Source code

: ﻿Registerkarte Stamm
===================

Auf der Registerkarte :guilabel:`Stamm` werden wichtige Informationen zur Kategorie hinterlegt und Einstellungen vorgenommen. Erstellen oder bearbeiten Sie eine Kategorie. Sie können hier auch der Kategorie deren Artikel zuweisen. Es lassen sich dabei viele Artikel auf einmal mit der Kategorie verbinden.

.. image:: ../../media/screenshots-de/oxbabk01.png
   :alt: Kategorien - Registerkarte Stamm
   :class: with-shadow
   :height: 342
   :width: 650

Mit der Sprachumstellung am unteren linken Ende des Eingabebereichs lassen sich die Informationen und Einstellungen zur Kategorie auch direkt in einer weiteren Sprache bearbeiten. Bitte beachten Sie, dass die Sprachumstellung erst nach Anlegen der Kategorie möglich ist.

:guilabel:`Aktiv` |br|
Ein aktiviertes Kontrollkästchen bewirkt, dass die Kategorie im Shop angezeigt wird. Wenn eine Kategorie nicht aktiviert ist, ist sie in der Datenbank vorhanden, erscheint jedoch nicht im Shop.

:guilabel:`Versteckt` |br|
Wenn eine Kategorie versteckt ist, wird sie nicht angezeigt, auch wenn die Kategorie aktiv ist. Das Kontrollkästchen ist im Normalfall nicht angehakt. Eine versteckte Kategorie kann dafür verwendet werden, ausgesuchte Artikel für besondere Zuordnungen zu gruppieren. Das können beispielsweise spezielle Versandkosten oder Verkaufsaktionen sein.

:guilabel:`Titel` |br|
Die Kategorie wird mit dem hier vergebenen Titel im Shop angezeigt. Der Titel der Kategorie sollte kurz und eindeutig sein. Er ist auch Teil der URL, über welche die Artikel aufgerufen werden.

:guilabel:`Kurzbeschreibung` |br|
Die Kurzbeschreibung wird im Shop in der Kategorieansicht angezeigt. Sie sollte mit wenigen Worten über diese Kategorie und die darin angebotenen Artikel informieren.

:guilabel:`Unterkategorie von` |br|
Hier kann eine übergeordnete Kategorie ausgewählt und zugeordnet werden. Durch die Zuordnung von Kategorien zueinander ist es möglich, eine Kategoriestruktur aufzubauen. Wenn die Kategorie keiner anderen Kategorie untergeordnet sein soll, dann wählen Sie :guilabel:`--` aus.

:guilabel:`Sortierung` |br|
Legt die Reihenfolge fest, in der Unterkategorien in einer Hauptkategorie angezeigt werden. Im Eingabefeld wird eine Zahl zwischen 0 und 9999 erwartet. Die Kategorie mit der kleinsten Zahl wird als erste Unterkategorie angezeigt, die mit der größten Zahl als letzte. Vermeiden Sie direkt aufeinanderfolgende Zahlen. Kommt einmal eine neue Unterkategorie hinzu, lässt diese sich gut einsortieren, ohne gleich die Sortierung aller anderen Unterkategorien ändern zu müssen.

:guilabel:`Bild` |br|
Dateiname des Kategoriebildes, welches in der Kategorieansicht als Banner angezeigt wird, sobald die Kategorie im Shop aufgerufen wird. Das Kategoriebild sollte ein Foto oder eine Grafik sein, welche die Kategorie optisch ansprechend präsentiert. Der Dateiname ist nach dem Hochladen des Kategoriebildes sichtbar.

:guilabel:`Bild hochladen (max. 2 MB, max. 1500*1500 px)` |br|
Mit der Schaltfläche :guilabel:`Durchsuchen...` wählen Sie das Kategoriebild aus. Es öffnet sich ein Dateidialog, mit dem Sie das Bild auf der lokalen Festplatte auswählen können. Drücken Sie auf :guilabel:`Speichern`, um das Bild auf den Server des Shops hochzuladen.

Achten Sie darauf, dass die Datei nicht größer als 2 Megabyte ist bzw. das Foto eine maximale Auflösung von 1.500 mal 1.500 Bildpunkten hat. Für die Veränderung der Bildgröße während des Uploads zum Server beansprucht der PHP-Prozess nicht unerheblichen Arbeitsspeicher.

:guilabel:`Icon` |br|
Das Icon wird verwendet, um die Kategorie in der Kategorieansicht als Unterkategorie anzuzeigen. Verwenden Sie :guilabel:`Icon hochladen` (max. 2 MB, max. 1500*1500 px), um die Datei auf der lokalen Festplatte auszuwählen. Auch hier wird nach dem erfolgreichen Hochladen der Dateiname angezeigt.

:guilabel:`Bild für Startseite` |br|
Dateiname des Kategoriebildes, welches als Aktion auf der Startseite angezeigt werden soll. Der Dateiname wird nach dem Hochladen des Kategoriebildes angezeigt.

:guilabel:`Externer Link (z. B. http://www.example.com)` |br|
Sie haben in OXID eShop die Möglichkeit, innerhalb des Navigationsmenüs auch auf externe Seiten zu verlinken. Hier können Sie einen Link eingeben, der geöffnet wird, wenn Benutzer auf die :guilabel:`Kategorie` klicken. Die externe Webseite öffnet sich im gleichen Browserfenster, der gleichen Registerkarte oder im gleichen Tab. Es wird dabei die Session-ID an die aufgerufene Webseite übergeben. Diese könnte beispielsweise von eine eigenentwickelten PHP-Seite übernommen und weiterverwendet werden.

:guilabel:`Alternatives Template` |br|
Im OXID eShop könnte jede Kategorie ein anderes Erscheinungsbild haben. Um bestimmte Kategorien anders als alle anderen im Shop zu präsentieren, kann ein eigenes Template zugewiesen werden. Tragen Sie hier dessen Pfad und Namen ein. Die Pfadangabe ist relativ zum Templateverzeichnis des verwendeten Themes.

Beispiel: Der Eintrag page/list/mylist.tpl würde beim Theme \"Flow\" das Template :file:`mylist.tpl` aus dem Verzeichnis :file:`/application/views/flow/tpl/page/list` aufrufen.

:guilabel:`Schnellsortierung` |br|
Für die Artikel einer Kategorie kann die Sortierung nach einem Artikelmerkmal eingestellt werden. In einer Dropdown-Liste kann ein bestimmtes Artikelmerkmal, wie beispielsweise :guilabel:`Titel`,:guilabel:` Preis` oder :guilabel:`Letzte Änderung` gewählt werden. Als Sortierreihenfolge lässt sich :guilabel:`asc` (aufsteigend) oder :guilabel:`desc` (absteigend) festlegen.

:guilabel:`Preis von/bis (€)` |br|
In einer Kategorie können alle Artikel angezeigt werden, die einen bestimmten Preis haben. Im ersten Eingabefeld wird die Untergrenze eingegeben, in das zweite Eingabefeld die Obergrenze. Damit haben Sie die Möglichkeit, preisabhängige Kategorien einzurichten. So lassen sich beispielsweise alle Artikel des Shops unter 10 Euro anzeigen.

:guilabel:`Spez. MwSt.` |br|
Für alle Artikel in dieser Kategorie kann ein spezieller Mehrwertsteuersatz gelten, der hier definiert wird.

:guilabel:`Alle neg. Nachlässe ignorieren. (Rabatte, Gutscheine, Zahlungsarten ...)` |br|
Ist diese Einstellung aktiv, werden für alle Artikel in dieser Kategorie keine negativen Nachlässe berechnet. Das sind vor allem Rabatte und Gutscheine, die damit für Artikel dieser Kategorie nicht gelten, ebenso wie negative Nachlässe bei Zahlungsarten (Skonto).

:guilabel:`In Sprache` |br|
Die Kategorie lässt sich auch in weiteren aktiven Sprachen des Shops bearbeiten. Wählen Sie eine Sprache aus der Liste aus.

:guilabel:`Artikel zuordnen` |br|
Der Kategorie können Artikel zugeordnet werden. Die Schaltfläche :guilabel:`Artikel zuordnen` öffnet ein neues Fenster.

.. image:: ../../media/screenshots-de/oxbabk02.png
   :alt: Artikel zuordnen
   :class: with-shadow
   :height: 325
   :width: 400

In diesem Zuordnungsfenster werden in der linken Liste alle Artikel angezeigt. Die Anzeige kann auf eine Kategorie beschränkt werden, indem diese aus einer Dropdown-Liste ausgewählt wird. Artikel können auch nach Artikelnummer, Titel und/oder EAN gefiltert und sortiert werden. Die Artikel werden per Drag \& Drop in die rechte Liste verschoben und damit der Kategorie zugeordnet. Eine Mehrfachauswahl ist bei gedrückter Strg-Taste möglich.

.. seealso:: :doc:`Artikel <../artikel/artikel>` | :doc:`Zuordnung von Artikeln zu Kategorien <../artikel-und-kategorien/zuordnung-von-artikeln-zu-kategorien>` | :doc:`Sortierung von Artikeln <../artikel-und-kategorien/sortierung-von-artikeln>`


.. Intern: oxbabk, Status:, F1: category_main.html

=-=-=

Can you quote exactly the lines from the one containing "Der Kategorie können" through the last line of the records above, and nothing else?

• _The answer_:
Der Kategorie können Artikel zugeordnet werden. Die Schaltfläche :guilabel:`Artikel zuordnen` öffnet ein neues Fenster.

.. image:: ../../media/screenshots-de/oxbabk02.png
   :alt: Artikel zuordnen
   :class: with-shadow
   :height: 325
   :width: 400

In diesem Zuordnungsfenster werden in der linken Liste alle Artikel angezeigt. Die Anzeige kann auf eine Kategorie beschränkt werden, indem diese aus einer Dropdown-Liste ausgewählt wird. Artikel können auch nach Artikelnummer, Titel und/oder EAN gefiltert und sortiert werden. Die Artikel werden per Drag \& Drop in die rechte Liste verschoben und damit der Kategorie zugeordnet. Eine Mehrfachauswahl ist bei gedrückter Strg-Taste möglich.

.. seealso:: :doc:`Artikel <../artikel/artikel>` | :doc:`Zuordnung von Artikeln zu Kategorien <../artikel-und-kategorien/zuordnung-von-artikeln-zu-kategorien>` | :doc:`Sortierung von Artikeln <../artikel-und-kategorien/sortierung-von-artikeln>`


.. Intern: oxbabk, Status:, F1: category_main.html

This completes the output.